• _TEXT SHOWN_

-=-=-=-=-

The central flaw in the film, other than the idea that a group of cyber terrorists could control the world at a time when most people used their computers to play Oregon Trail, is the implication that there is one single electronic record for everyone, which is kind of like the movie version of the “permanent record” that your teachers warned you about. Still, it serves a history lesson for millennials and a jaunt down memory lane for the rest of us.

-=-=-=-=-

• _PROBLEM TO WORK ON_
Reproduce the stretch of the film passage above from "The central flaw" through "rest of us.", word for word.

• _MATERIAL SUPPLIED_
-=-=-=-=-

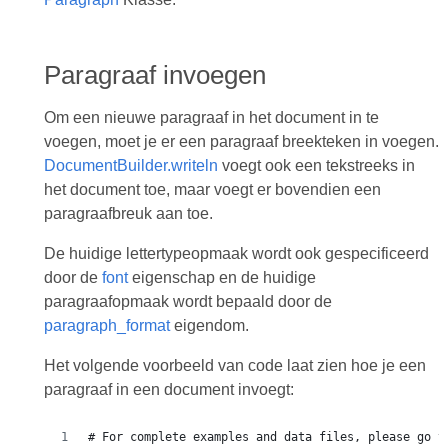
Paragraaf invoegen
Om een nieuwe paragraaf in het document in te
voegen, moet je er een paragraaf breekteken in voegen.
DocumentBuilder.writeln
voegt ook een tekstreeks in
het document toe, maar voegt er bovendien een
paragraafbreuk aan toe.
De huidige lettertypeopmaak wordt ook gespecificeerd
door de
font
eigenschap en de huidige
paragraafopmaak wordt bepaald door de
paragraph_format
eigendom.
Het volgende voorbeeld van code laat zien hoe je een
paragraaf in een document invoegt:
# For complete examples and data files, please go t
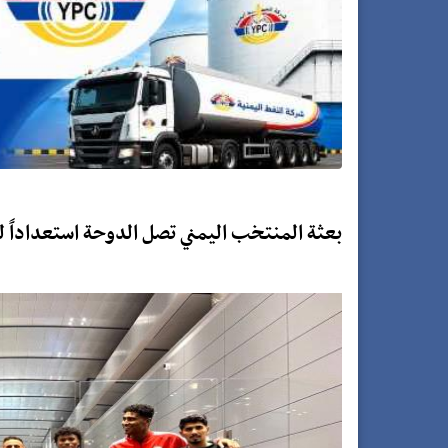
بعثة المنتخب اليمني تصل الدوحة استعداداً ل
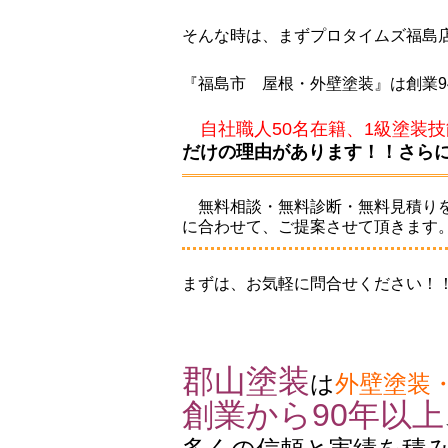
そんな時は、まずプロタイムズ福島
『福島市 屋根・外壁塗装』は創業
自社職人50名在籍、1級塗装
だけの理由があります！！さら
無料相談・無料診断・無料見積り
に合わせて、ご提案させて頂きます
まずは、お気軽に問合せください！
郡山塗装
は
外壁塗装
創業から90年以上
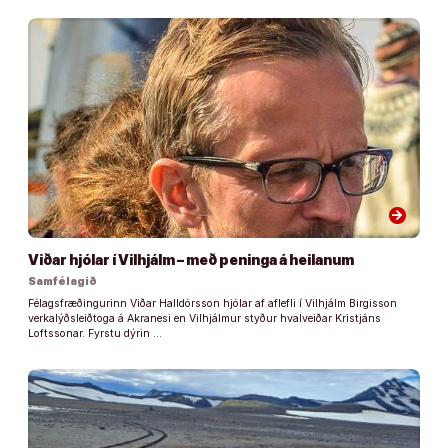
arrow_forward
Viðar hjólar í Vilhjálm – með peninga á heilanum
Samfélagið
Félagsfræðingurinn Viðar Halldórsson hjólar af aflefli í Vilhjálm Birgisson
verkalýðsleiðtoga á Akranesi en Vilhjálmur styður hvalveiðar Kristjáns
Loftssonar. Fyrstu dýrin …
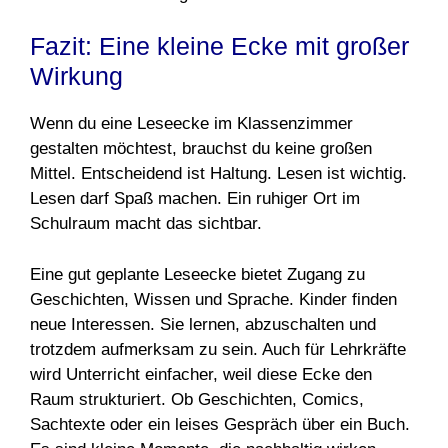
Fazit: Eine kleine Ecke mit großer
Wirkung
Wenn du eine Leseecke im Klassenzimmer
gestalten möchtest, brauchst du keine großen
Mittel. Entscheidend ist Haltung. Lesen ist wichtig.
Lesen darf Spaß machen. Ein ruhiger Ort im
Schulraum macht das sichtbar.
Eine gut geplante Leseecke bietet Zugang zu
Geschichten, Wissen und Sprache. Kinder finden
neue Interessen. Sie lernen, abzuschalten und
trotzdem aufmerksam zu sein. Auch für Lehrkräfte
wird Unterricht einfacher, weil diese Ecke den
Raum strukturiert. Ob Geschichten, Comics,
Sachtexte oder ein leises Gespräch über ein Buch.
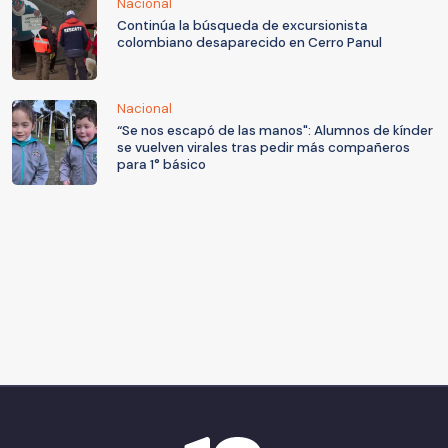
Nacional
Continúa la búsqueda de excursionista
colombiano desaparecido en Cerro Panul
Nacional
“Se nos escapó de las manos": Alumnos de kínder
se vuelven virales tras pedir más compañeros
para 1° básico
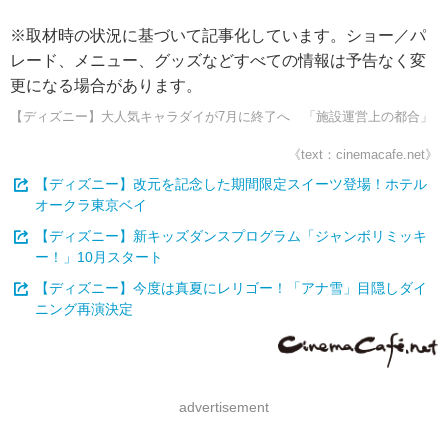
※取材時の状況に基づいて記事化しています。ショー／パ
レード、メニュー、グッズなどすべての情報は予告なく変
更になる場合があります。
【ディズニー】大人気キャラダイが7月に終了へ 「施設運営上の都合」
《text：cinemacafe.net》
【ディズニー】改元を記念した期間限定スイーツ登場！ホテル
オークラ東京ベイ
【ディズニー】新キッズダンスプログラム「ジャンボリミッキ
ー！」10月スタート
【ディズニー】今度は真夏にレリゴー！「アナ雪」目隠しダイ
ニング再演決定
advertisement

-=-=-=-=-

• _SOLUTION FOR THIS EXERCISE_
The central flaw in the film, other than the idea that a group of cyber terrorists could control the world at a time when most people used their computers to play Oregon Trail, is the implication that there is one single electronic record for everyone, which is kind of like the movie version of the “permanent record” that your teachers warned you about. Still, it serves a history lesson for millennials and a jaunt down memory lane for the rest of us.